On the other hand, fail to impress Lambert, and you could be placed firmly on the ‘Not Wanted’ list.
We have a lot of players with a great deal to play for.
Take Jon Nolan, for example. For most of the season, he has not reached the high standards we were expecting from him when Paul Hurst brought him in.
But in the last month or so, Nolan has been showing definite signs of becoming an important player for us.
On Saturday, he produced a man-of-the-match display, his best performance for Town.
Add the threat of goals, and it looks as though Nolan will have a key role for us next season.
We haven’t had a goal scoring midfielder since Tommy Miller!
Then there’s another Hurst signing, Gwion Edwards. After a terrific start, Edwards went backwards, but is now producing the goods again.
Kayden Jackson is another one. He shows glimpses, but only glimpses.
So to suggest that the remaining games are a waste of time is simply wrong.
If they’re anything like Saturday at the Hawthorns, they’ll be very easy on the eye. Maybe we’re playing with more freedom now relegation is inevitable.
Of course, the most admirable aspect of this otherwise terrible season has been the loyalty of the fans.
Lambert, quite rightly, has regularly said how remarkable it is when the team’s results have been so poor.
Let’s hope that loyalty is recognised and rewarded when the season ticket prices are announced in the coming weeks.
When I said in this column that I expected to pay about £300 in League One instead of more than £500, a few people accused me of being unrealistic, or even disloyal.
Don’t get me wrong, I’ll be there in my seat whatever the cost, but my thinking is that, above everything else, the prices should be at a level which attracts good crowds and creates a buzzing atmosphere.
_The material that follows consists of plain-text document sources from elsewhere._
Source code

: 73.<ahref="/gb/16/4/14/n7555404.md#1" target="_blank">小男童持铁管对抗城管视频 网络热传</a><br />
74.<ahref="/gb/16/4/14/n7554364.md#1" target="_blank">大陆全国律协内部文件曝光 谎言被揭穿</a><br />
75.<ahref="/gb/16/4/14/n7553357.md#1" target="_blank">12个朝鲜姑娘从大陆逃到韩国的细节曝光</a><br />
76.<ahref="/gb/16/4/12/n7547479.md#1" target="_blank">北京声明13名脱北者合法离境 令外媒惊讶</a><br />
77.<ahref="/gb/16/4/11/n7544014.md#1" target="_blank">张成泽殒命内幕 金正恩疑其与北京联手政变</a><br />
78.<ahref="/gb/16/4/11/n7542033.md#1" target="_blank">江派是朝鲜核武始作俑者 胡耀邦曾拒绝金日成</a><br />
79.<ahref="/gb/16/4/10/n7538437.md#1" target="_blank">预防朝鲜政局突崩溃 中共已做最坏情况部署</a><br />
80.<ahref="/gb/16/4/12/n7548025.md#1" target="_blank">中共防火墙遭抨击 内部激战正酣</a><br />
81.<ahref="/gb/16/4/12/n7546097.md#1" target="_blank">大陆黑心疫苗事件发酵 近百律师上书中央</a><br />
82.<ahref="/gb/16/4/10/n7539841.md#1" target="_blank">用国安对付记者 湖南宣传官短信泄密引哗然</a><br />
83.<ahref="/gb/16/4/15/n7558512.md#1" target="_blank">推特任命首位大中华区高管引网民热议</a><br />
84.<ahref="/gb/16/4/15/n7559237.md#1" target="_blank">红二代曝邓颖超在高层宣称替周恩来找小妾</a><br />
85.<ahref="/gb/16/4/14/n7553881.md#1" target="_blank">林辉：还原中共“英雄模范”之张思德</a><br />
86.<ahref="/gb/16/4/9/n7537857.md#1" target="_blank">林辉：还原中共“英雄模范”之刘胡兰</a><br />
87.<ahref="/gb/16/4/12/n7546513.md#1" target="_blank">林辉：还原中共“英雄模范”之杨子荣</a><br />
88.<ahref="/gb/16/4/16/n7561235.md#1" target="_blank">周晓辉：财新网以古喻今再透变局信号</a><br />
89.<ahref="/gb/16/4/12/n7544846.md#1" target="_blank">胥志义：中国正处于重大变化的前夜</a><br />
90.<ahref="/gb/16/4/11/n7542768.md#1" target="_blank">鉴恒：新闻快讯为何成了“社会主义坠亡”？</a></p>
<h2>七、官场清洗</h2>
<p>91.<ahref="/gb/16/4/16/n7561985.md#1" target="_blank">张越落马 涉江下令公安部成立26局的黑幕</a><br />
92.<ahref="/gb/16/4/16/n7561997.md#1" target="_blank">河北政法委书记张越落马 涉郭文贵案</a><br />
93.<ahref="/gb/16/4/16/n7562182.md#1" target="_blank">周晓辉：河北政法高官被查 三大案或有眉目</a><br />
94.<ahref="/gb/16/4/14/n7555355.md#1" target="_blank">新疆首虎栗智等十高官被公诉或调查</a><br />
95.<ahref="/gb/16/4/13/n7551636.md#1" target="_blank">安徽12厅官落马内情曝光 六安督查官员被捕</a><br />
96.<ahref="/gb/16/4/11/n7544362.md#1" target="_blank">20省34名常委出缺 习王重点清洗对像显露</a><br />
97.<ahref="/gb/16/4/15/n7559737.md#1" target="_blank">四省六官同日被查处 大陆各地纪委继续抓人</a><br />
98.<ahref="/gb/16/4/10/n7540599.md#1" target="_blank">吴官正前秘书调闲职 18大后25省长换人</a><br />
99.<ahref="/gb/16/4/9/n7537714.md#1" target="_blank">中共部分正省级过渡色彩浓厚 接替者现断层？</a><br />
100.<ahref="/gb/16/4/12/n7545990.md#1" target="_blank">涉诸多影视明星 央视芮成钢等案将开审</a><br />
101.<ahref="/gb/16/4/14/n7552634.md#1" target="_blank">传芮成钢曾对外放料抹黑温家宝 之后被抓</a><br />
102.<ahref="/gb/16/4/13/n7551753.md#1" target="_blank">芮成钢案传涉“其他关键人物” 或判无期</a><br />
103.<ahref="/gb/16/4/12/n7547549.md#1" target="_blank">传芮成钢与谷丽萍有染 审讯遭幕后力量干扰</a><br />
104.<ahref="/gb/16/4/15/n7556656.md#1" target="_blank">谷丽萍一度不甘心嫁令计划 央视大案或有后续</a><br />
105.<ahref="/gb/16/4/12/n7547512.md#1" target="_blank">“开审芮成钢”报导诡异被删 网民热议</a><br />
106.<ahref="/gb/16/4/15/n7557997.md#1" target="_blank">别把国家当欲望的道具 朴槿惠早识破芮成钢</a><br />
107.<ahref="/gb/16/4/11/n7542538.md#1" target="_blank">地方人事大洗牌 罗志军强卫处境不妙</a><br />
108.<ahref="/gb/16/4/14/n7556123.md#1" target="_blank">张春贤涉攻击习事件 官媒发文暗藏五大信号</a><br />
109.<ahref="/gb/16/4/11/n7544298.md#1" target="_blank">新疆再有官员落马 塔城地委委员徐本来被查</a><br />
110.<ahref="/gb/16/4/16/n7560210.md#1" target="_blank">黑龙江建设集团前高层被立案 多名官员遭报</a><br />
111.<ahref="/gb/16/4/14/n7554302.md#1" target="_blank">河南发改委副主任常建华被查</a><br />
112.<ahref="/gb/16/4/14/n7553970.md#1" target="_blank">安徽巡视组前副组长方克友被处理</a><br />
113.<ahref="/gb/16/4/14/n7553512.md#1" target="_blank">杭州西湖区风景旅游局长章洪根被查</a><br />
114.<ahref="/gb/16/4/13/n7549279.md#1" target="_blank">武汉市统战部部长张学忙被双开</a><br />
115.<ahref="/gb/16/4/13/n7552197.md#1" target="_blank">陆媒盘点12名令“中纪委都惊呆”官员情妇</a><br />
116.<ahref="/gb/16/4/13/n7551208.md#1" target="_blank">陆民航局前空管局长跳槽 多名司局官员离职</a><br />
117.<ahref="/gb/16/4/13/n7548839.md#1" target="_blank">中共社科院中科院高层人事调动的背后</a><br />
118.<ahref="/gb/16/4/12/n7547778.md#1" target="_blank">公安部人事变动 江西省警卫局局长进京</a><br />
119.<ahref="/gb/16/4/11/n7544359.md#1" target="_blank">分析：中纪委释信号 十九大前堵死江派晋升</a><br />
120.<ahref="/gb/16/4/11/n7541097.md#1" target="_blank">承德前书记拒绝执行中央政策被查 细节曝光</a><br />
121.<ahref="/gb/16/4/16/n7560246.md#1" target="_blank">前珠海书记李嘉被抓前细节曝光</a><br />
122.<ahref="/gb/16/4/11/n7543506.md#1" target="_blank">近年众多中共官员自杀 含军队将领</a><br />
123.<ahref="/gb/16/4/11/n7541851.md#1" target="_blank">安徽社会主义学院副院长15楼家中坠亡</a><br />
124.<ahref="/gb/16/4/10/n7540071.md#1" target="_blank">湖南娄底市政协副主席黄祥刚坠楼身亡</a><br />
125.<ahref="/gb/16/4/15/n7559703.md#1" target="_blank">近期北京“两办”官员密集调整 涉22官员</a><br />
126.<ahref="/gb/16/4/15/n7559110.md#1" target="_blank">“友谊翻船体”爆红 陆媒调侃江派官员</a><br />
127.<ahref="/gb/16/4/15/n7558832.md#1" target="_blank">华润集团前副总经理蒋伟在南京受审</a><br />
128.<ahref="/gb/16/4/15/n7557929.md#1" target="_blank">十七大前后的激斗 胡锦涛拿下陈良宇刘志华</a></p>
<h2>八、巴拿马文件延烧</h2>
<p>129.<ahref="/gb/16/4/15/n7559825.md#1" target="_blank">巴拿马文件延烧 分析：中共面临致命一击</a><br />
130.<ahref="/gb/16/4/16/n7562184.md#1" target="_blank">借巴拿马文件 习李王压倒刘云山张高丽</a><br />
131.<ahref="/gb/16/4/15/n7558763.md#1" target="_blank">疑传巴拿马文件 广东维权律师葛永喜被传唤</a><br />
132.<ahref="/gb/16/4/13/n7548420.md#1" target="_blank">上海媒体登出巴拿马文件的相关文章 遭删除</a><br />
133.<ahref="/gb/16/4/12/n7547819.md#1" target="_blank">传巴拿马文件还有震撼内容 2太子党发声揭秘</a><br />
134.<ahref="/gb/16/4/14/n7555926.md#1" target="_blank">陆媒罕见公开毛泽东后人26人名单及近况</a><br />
That could be the equivalent of a new signing, and it was interesting to see Lambert saying he would accept a lower transfer budget if it was because season ticket prices had been set at an attractive level. Over to you, Mr. Evans.
Talking of the owner, the financial figures released by the club make illuminating reading.
They do tell their own story, confirming that the club is reaping what it has been sowing in terms of financial outlay.
There simply hasn’t been enough investment for us to remain competitive.
I don’t suppose that’s going to change while Evans owns the club, so there is little point in banging on about it.
More than ever, it means we have to rely on producing our own, home-grown talent, and there’s plenty of that coming through.
It could be interesting next season, with a mixture of McCarthy veterans – Bart, Chambers and Skuse – a sprinkling of Hurst signings – Nolan, Jackson and Edwards – along with our own youngsters and some summer arrivals.
Now we’ve all accepted relegation, I’m able to look forward with more optimism.
I certainly don’t think League One will be a walk in the park – Sunderland are by no means guaranteed to go up, for example – but at least we will surely be winning games.
After the dreadful last year and a bit, we should be thankful for small mercies.